Напольные часы в углу кабинета сообщили мне, что прошел час с четвертью. Марты — девицы проворные, надеюсь, порадуют меня вскорости новостями.
Больше записывать было нечего, хотя… Крампус!
Я изобразила разлапистую кракозябру. Демон. У кракозябры появились рожки. Прячет дев в сундук. Да не всех. А только тех, кто… Сундук получился не в пример лучше демона. А почему сундук? Потому что мне так Болван Иванович сказал? А Карл Генрихович поведал, что у покойниц, которых из пещеры вытаскивали, полные легкие воды были. Он, что ли, душегубец, дев сначала в сундук, а сундук в море?

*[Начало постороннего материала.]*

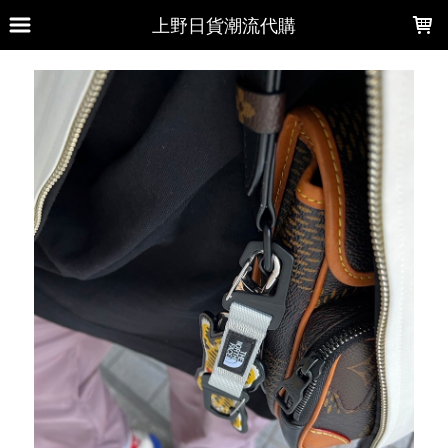
LOADING...
上野日貨潮流代購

Я зевнула. Спать было никак нельзя. Поэтому, поднявшись из-за стола, отправилась в гостиную, к сервировочному столику, на котором дожидались меня Маняшины зелья. Обеденный гонг застал меня за попытками разжечь крошечную зельеварную горелку. Ничего сама сделать не могу! Белоручка! Неумеха!
— Обедать пойдем, — пнув ножку стола, сообщила я Гавру, — закажем кофею побольше да покрепче, ну и с кузиной перемолвимся, пользуясь случаем.
Кот показался мне раздраженным, что-то беспокоило полосатого разбойника. Он как-то странно подергивал лопатками, семеня передо мною по коридору, и оглядывался, вытягивая шею, будто пытаясь рассмотреть свою спину.
— А вот хворать не смей, — погрозила я пальцем, — нет у нас на это времени.
И только войдя в столовую и увидев за своим столом господина чародея с барышней Бобыниной по левую руку, вспомнила, что не собиралась сюда идти.
ГЛАВА ПЯТАЯ,
в коей укрепляются родственные связи, накладываются чары, а кое-кто не отвечает на поцелуй
Женщина или любит, или ненавидит.
Третьей возможности у нее нет. Когда женщина плачет — это обман. У женщин два рода слез. Один из них — из-за действительной боли; другой — из-за коварства. Если женщина думает в одиночестве, то она думает о злом…
Генрих Крешер. Молот ведьм
Иван Иванович казался барышне Бобыниной легкой мишенью. Простодушный увалень, как она окрестила его про себя еще во время их той приснопамятной встречи в столице. Окрестила и забыла о его существовании. Потому что там, в Мокошь-граде, были кусочки и полакомей. Тогда… тогда Наталья Наумовна еще считалась завидной невестой, а Аркадий Наумович, любимый братец, не промотал все родительское состояние. Сейчас же, увы и ах, ей приходилось влачить жалкое существование почти приживалки. Дядюшка, которого при жизни родителей Бобынины на порог не пускали, племянников не обижал. Аркадий, стараниями господина Абызова, нес необременительную службу управляющего транспортной компанией, а саму Натали ожидало приданое в векселях и ценных бумагах, до поры до времени хранящееся в гнумском банке. Также Карп Силыч выкупил все закладные на мокошьградский дом Бобыниных, не позволив родовой недвижимости уйти с молотка, но переписывать его на родственников не спешил, оставив за собою. И хотя Натали прекрасно понимала, что, не осторожничай дядюшка, Аркадий сызнова заложил бы дом, да и от приданого отщипнул уже неоднократно, чувствовала себя оскорбленной. Она достойна лучшего! Она — Бобынина! Имена ее предков стоят в Бархатной книге дворянских родов. А чем может похвастаться Абызов, кроме несметных богатств и того прискорбного факта, что некогда заморочил голову ее сумасшедшей тетке? То-то же. Он, плебей, счастлив быть должен от того только факта, что оплачивает содержание бобынинского дома (жалованья Аркадия на это не хватило бы), да ручки ей целовать, что согласилась за невоспитанной Фимкой присматривать.